#### [DOCUMENT PASSAGE]
[Start of section]
The record opens with Miles Davis’ Tune Up, on which the spontaneity of Sonny’s phrases conceal the highly developed sense of structure that holds the entire solo together. Rollins has often been accused of being a “rough” musician, and gets casually lumped together with men to whom he is far superior. This performance can serve to disprove that opinion. There is as much organization here as there is in, say, a John Lewis solo, but it is an organization that holds the ideas together rather than exists for its own sake, and is partially marked by the enormous drive of Sonny’s playing. An entire series of exchanges with Philly Joe is based on the rapid staccato bursts that Rollins usually employs only for emphasis, but here uses for a complete statement.

Asiatic Raes is a Kenny Dorham tune of difficult structure and shifting rhythms which Sonny negotiates with great ease. Most musicians use such rhythms only on the tune itself, going into straight four for their improvisations. Sonny has the grace to improvise in the rhythms of the song.
[End of section]
#### [RECORDS]
[Start of section]
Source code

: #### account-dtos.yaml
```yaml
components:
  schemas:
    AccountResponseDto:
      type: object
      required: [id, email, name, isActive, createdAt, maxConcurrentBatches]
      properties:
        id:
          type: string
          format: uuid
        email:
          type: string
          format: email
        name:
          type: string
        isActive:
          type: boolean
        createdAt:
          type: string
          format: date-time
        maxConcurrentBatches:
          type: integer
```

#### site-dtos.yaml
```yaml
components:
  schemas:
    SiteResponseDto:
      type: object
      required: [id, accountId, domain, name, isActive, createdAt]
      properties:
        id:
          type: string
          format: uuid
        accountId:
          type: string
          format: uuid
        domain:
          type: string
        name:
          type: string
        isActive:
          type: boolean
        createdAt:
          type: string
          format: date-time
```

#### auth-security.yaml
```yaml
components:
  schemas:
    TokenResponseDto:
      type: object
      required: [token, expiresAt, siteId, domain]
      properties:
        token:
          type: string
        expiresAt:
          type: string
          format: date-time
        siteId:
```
[End of section]
#### [TASKS AND EXERCISES]
• a. In the notes on the Sonny Rollins record, who wrote Asiatic Raes?
• b. Do the following statements agree with the notes on the Sonny Rollins record? Answer yes or no for each, and quote the deciding words.
(i) Most musicians keep a tune's shifting rhythms when they improvise.
(ii) A series of Rollins's exchanges with Philly Joe is built on rapid staccato bursts.
(iii) The writer agrees that Rollins is a "rough" musician.
• c. Extend the notes on the Sonny Rollins record, picking up after their final sentence.

#### [YOUR RESPONSES]
• a. Kenny Dorham.

• b.
(i) No: "Most musicians use such rhythms only on the tune itself, going into straight four for their improvisations."
(ii) Yes: "An entire series of exchanges with Philly Joe is based on the rapid staccato bursts"
(iii) No: "This performance can serve to disprove that opinion."

• c.
In any discussion of Sonny Rollins, mention is sooner or later made of the unusual sources of his material. In the past, he has presented such varied songs as If You Were The Only Girl in The WorldWagon WheelsShadow Waltz, and How Are Things in Glocca Morra. Here he plays Wonderful! Wonderful!, a song whose familiarity rests almost entirely on a recording made by Johnny Mathis. In its mood and chord patterns, Wonderful! Wonderful! has definite overtones of Broadway musical comedy, and Sonny gives a happy showtune feeling in this performance. Many of Sonny’s own tunes have the same feeling, Broadway apparently having a considerable influence on him, and the way this song is played here, it could almost be his own composition.

In recent years, the emphasis in the rhythm section has shifted, with the bass laying down the basic beat and the drums being used primarily for accent. Here, Philly Joe Jones becomes a one-man rhythm section, as he and Sonny duet on Surrey With The Fringe On Top. On firsts hearing this sounds like one of the tenor-bass-drums sides that Rollins has featured recently. The rendition has such a remarkable fullness that you only gradually realize that all the music is being made by two men. A tour de force for both Rollins and Jones, it is fine jazz even after you are finished being amazed at the technical virtuosity.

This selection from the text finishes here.